ACES ON BRIDGE
After North showed four hearts and longer spades while forcing to game — the Smolen convention — South finished in four spades.
West eschewed the top heart lead, preferring a passive trump. Declarer could see eight tricks if spades were 3-2, which seemed likely, and two more could come from diamonds.
However, from declarer’s perspective, if he were to draw trumps and then take a diamond finesse, West might be able to win and shift to hearts, probably scoring three tricks there.

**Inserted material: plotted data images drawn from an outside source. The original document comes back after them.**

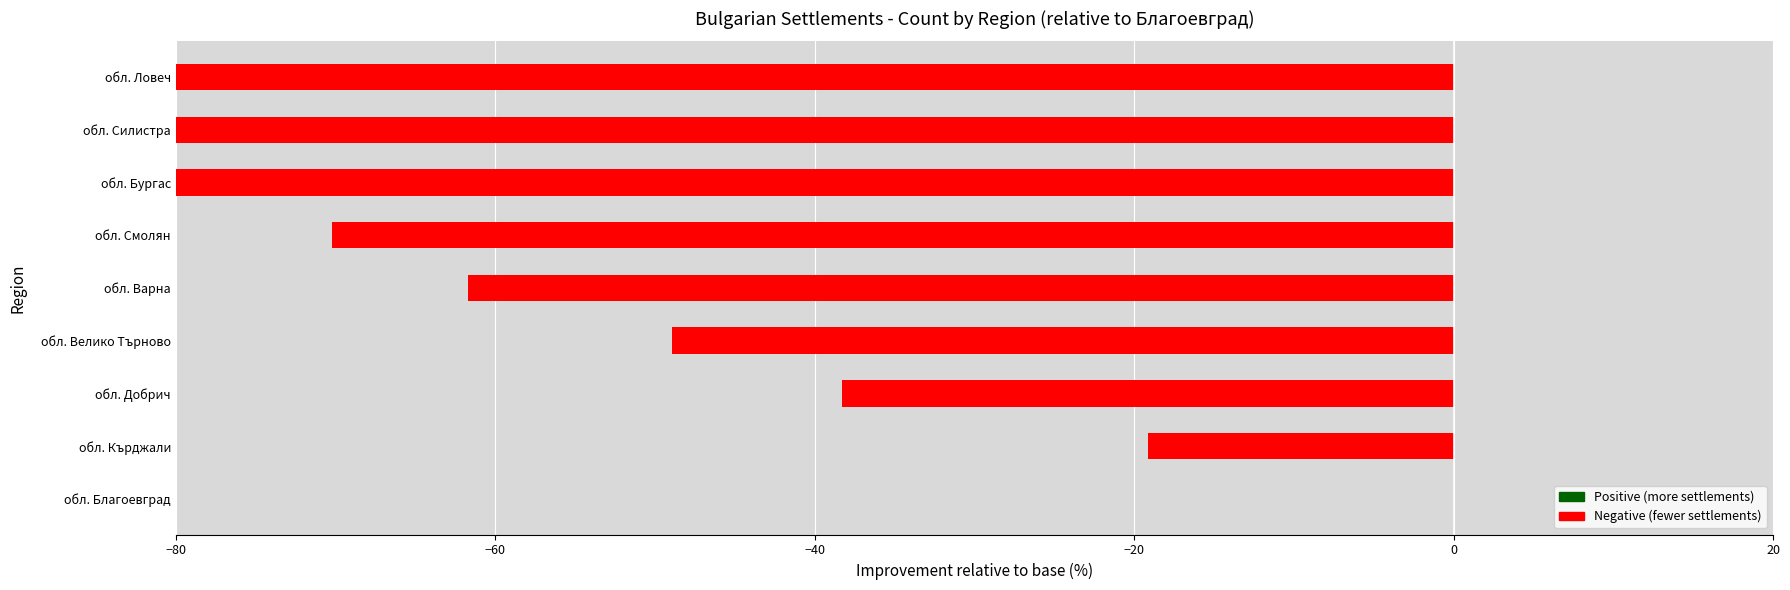

What is the average value?

-55.8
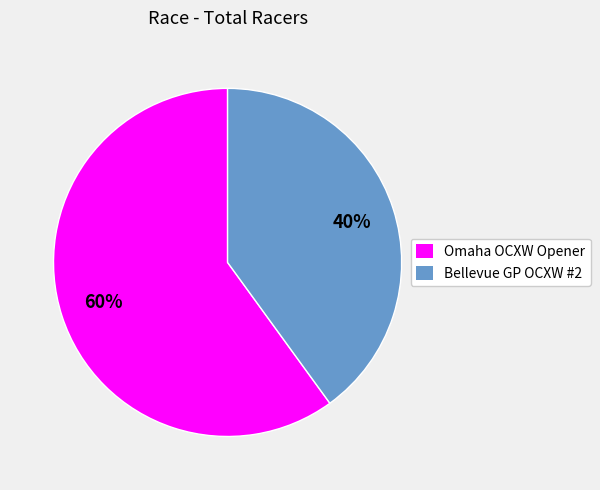

How many slices are in this pie chart?

2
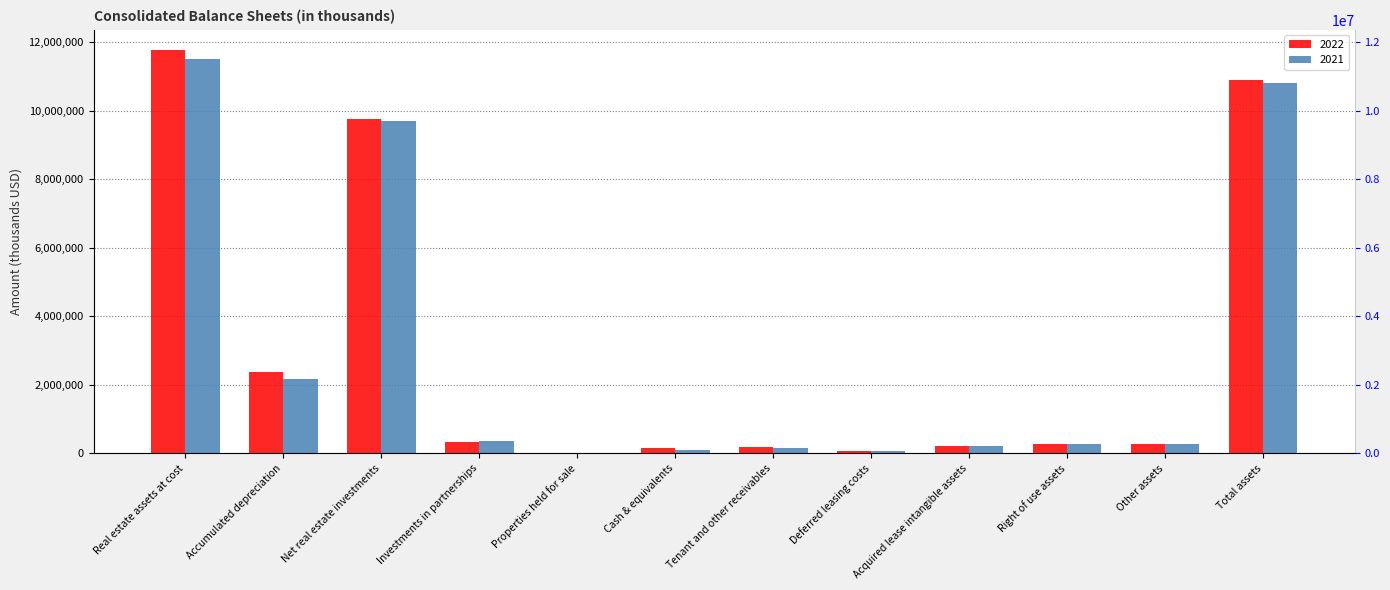

What is the difference between the maximum and minimum values in the 2021 series?

11470007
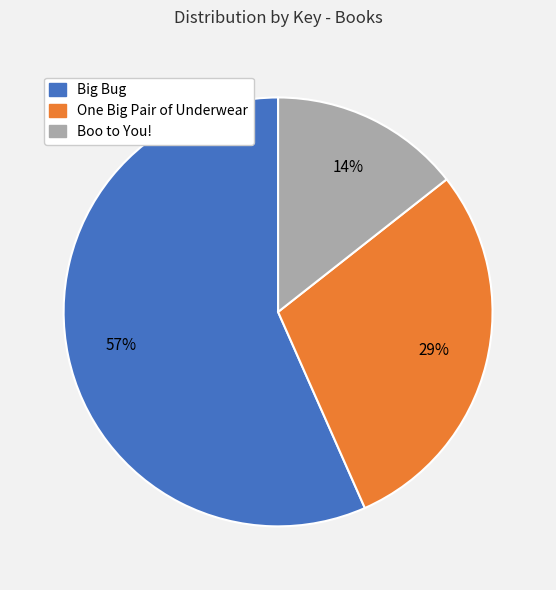

The Boo to You! slice represents 14% of the pie. True or false?

True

Declarer therefore planned to knock out the diamond king before all the trumps were drawn so he could ruff the third heart in hand. He took the spade ace, crossed to the spade king and ran the diamond 10. Had West won the trick, the contract would have made with ease. That player did much better by holding off, no doubt divining the layout by his partner’s failure to cover an honor with an honor.
Declarer now assumed the diamond finesse was working, so he pulled the last trump and then played to the diamond queen. Unfortunately for him, West pounced with the diamond king and shifted smartly to the heart three. Declarer played small and was one down.
West’s defense was enterprising, but if declarer had respected his opponent, he would have come home. Surely a competent West (as this player had already proven to be) would have shifted to the heart jack if he had it, surrounding declarer’s 10. Therefore, going up with the heart queen was the only chance.
ANSWER: Bid two hearts. The strong heart holding, 5-3-3-2 shape and small doubleton in spades make a raise preferable to a one-no-trump rebid. Two hearts should be the right part-score, and a raise might stimulate a positive move from partner. It is a good rule of thumb that a three-card trump holding and a ruffing value equate to a four-card holding.